#### [The problem]
Copy the text of the data below character for character, keeping every line as it appears. Leave the pictures out of your answer.

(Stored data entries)
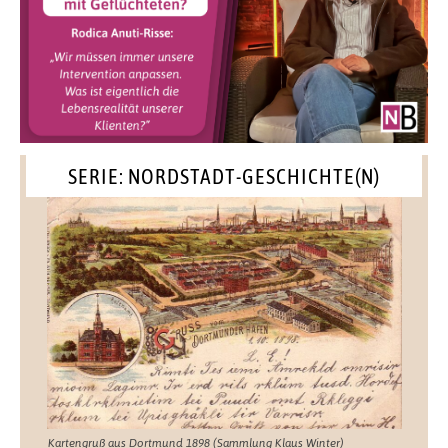
SERIE: NORDSTADT-GESCHICHTE(N)
Kartengruß aus Dortmund 1898 (Sammlung Klaus Winter)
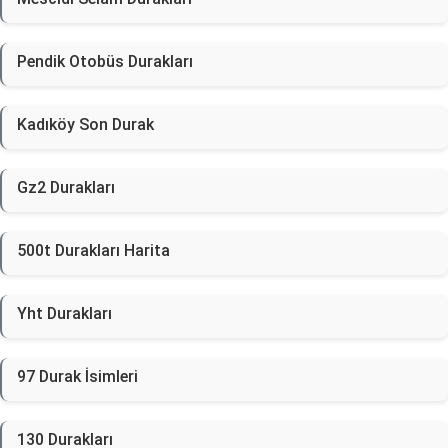
Pendik Otobüs Durakları
Kadıköy Son Durak
Gz2 Durakları
500t Durakları Harita
Yht Durakları
97 Durak İsimleri
130 Durakları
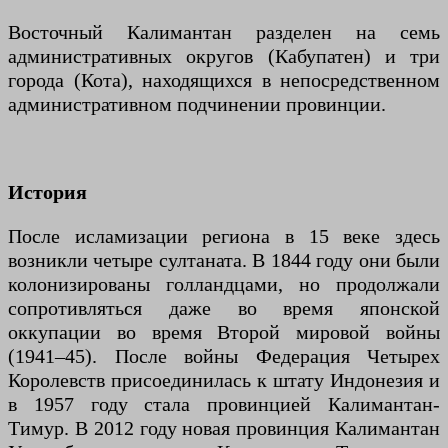
Восточный Калимантан разделен на семь
административных округов (Кабупатен) и три
города (Кота), находящихся в непосредственном
административном подчинении провинции.
История
После исламизации региона в 15 веке здесь
возникли четыре султаната. В 1844 году они были
колонизированы голландцами, но продолжали
сопротивляться даже во время японской
оккупации во время Второй мировой войны
(1941–45). После войны Федерация Четырех
Королевств присоединилась к штату Индонезия и
в 1957 году стала провинцией Калимантан-
Тимур. В 2012 году новая провинция Калимантан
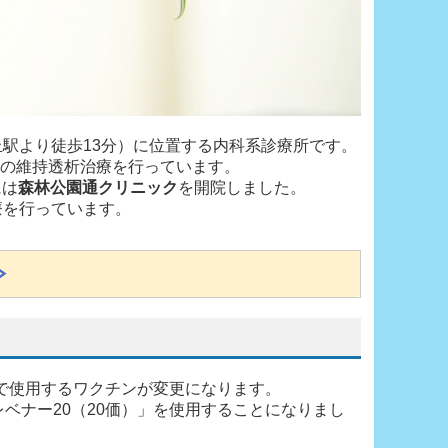
駅より徒歩13分）に位置する内科系診療所です。
まの維持透析治療を行っています。
には
森林公園通クリニック
を開院しました。
療を行っています。
≫
種で使用するワクチンが変更になります。
ベナー20（20価）」を使用することになりまし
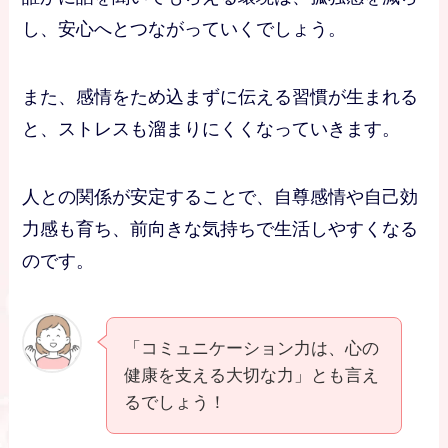
し、安心へとつながっていくでしょう。
また、感情をため込まずに伝える習慣が生まれる
と、ストレスも溜まりにくくなっていきます。
人との関係が安定することで、自尊感情や自己効
力感も育ち、前向きな気持ちで生活しやすくなる
のです。
「コミュニケーション力は、心の
健康を支える大切な力」とも言え
るでしょう！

#### [Output for this task]
SERIE: NORDSTADT-GESCHICHTE(N)
Kartengruß aus Dortmund 1898 (Sammlung Klaus Winter)
Pendik Otobüs Durakları
Kadıköy Son Durak
Gz2 Durakları
500t Durakları Harita
Yht Durakları
97 Durak İsimleri
130 Durakları
Восточный Калимантан разделен на семь
административных округов (Кабупатен) и три
города (Кота), находящихся в непосредственном
административном подчинении провинции.
История
После исламизации региона в 15 веке здесь
возникли четыре султаната. В 1844 году они были
колонизированы голландцами, но продолжали
сопротивляться даже во время японской
оккупации во время Второй мировой войны
(1941–45). После войны Федерация Четырех
Королевств присоединилась к штату Индонезия и
в 1957 году стала провинцией Калимантан-
Тимур. В 2012 году новая провинция Калимантан
駅より徒歩13分）に位置する内科系診療所です。
まの維持透析治療を行っています。
には
森林公園通クリニック
を開院しました。
療を行っています。
≫
種で使用するワクチンが変更になります。
ベナー20（20価）」を使用することになりまし
し、安心へとつながっていくでしょう。
また、感情をため込まずに伝える習慣が生まれる
と、ストレスも溜まりにくくなっていきます。
人との関係が安定することで、自尊感情や自己効
力感も育ち、前向きな気持ちで生活しやすくなる
のです。
「コミュニケーション力は、心の
健康を支える大切な力」とも言え
るでしょう！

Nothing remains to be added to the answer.